Sebelum berangkat melaksanakan Kegiatan SWAB , Bapak / Ibu Guru yang akan berangkat SWAB Bersama dengan Siswi SMP PGRI 6 Surabaya yang akan ikut ANBK Di bantu Bapak / Ibu Guru Pada Hari Selasa 5/10/2021 Kumpul di Ruangan Guru untuk Doa bersama Agar Pelaksanaan SWAB Nya Di PUSKESMAS Lancar Dan HASIL NYA NEGATIF Serta Semoga Pelaksanaan ANBK Hari RABU- KAMIS 6-7 OKTOBER 2021 Berjalan lancar tanpa halangan dan hambatan Serta Anak didik SMP PGRI 6 Surabaya mendapatkan Hasil Nilai ANBK Yang baik Sehingga dapat membanggakan Dan mengharumkan  nama Orang Tua . Adapun kegiatan Doa dipimpin oleh Bapak Ustad ACHMAD SYAIFUDDIN ,S.H.I Selaku Guru Pendidikan Agama Islam dan Budi Pekerti. Selesai Doa  Ibu MEI RATNA SUSANTI ,S.Si Selaku Proktor  ANBK , Ibu DINA AYU SEPTYARINI,S.Pd Selaku TEKHNISI Dan Ibu DUWI LESTARI,S.E Selaku Pengawas RUANG ANBK Yang mengawasi di SMP PGRI 22 Bersama siswa / siswi SMP PGRI 6 Surabaya berangkat ke PUSKESMAS WONOKUSUMO  Untuk melakukan TES SWAB ANTIGEN Di Iringi dengan Pembacaan Sholawat agar Selamat sampai di PUSKESMAS Wonokusumo.

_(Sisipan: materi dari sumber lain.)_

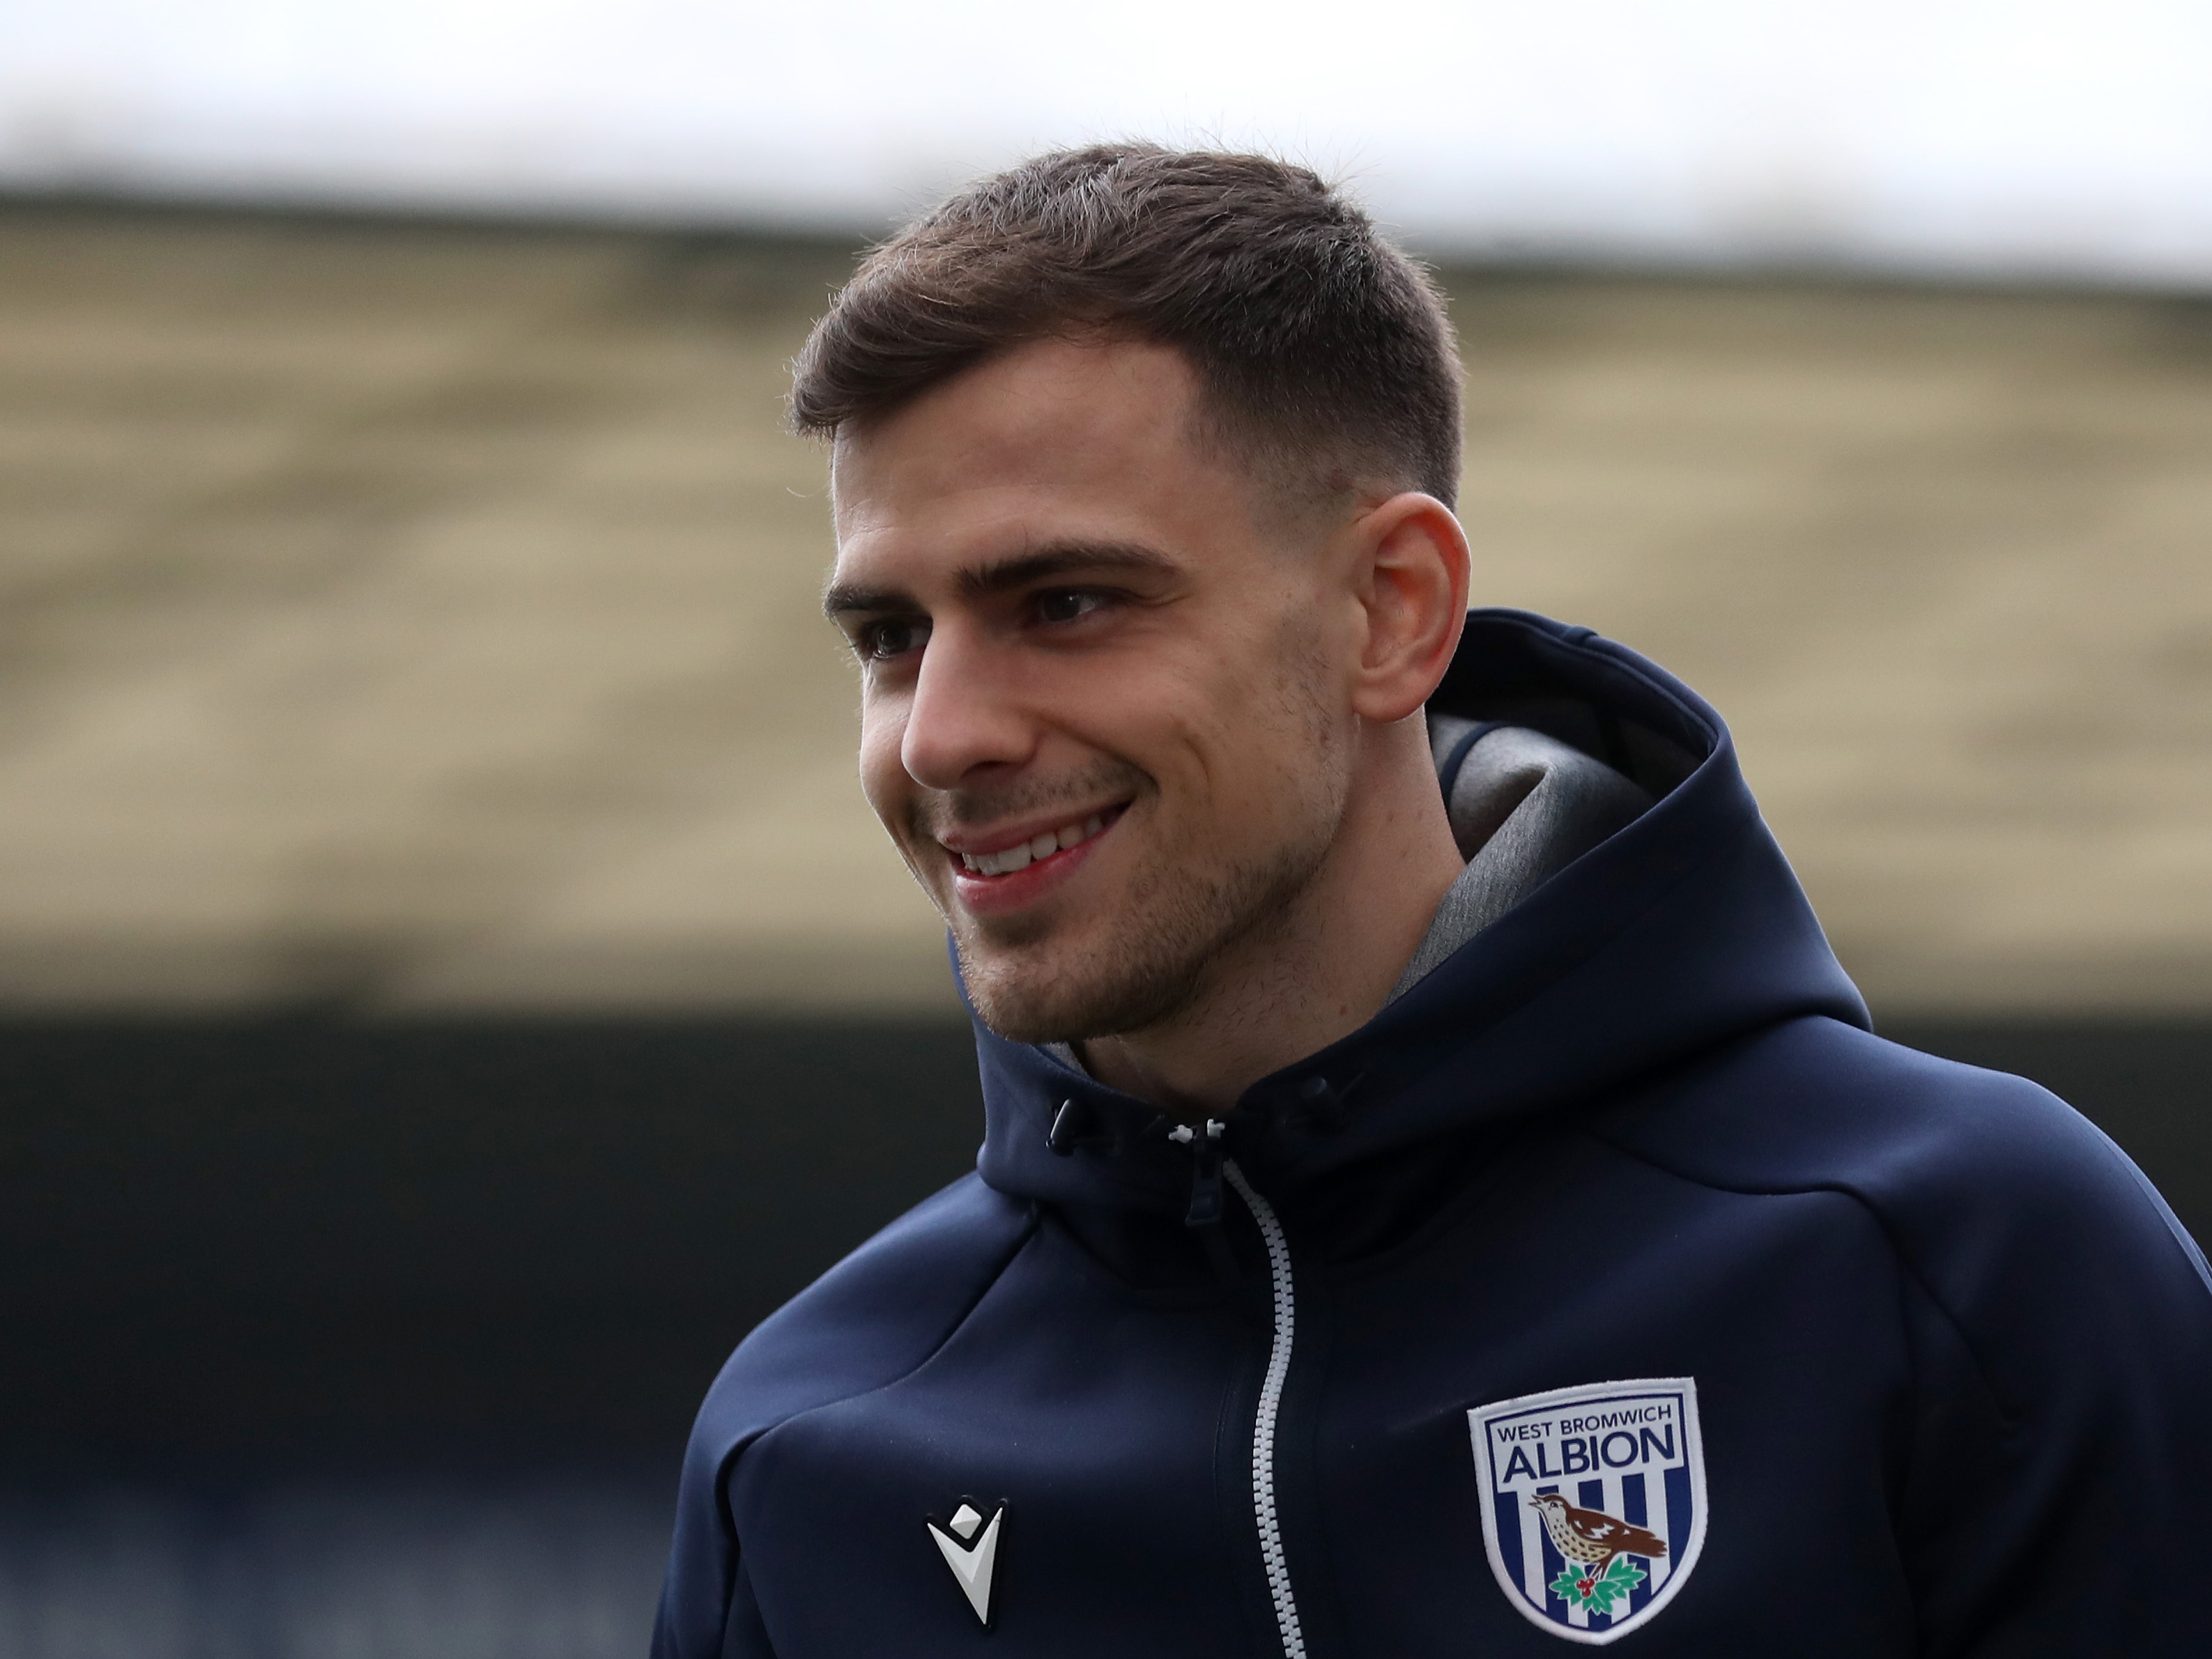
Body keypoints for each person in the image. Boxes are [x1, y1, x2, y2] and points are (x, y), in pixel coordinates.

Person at [652, 146, 2212, 1656]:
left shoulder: (1956, 1260)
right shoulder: (808, 1449)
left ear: (1392, 611)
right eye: (889, 638)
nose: (941, 735)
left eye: (1065, 603)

Menurut Penulis yang Juga Kepala SMP PGRI 6 Surabaya bahwasannya Rangkaian kegiatan Pada siang hari ini adalah Untuk Persiapan ANBK 2021 Yang dimulai Besok RABU – KAMIS /6-7 Oktober 2021. Alhamdulilah Hasil Swab Siswa Dan Guru Negatif  SEHAT LAHIR BATHIN SIAP MENSUKSESKAN ANBK 2021  DAN SIAP MENGANTARKAN SISWA / Siswi SMP PGRI 6 Surabaya Menjadi Generasi EMAS Unggul. Kata Penulis.